At MB, after five years of prioritising green credit, this sector now accounts for approximately 8-10 per cent of the bank’s total loans, which is higher than the industry average of 4.2 per cent. By the end of 2022, MB had disbursed over $1.8 billion for green projects, directed towards agricultural and rural development, rooftop solar projects, wind ventures in the Central Highlands and elsewhere, and credit products for individual customers in the agricultural sector.
Foreign credit institutions have made notable advancements in the domain of green credit. In July, Standard Chartered Vietnam and the Ministry of Natural Resources and Environment convened a seminar which recommended the initiation of a voluntary pilot carbon exchange, in preparation for the forthcoming mandatory emissions trading system scheduled for 2028.

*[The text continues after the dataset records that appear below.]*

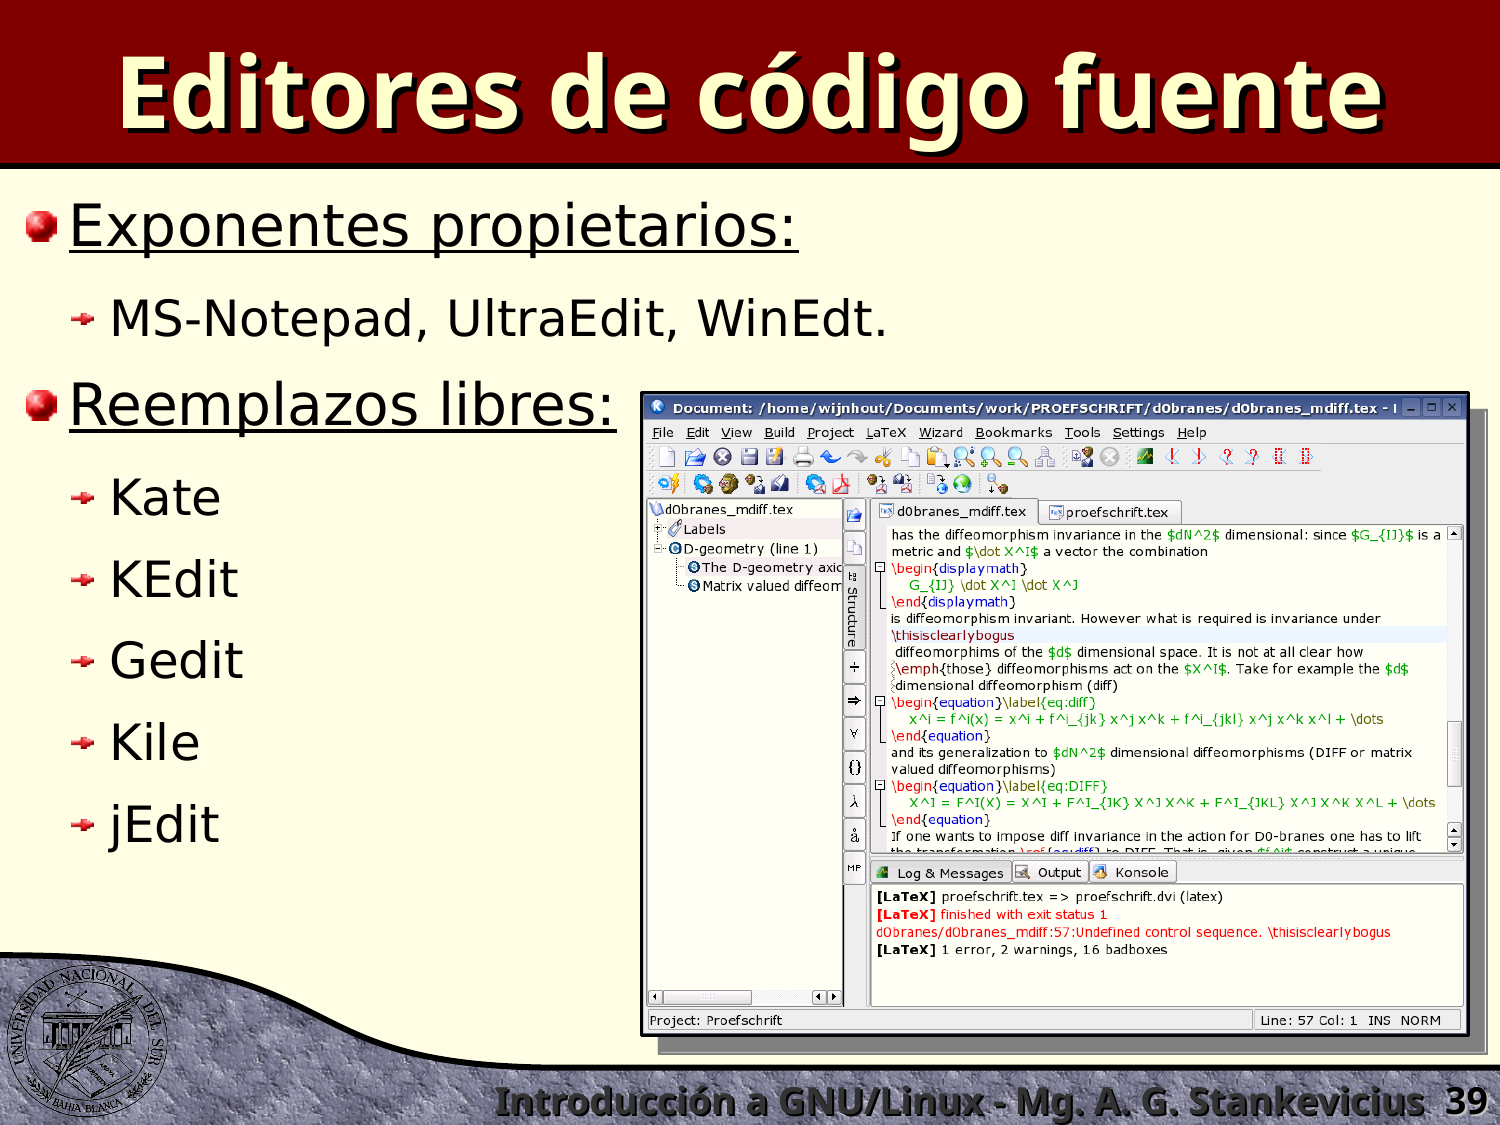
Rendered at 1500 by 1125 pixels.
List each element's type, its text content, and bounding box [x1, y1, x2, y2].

picture [0, 956, 1500, 1125]
title Editores de código fuente [15, 12, 1485, 153]
list Exponentes propietarios: MS-Notepad, UltraEdit, WinEdt. Reemplazos libres: Kate KEdit Gedit Kile jEdit [11, 192, 1486, 935]
picture [642, 393, 1467, 1034]
picture [1059, 1100, 1065, 1110]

“The establishment of voluntary carbon credit exchanges is a strategic move that will support Vietnam in achieving net-zero emissions by 2050. Standard Chartered commits to providing sustainable development products and services, as well as consulting service for businesses during their investment and financial planning,” stated Nguyen Thuy Hanh, deputy general director and head of Corporate, Commercial, and Institutional Banking at Standard Chartered Vietnam.
Deputy Governor of the State Bank of Vietnam Pham Thanh Ha expressed hopes that credit institutions and foreign branches will gain a better understanding of Vietnam’s legal environment. “This will allow them to explore climate investment opportunities through the local financial sector and capital markets more effectively,” he emphasised.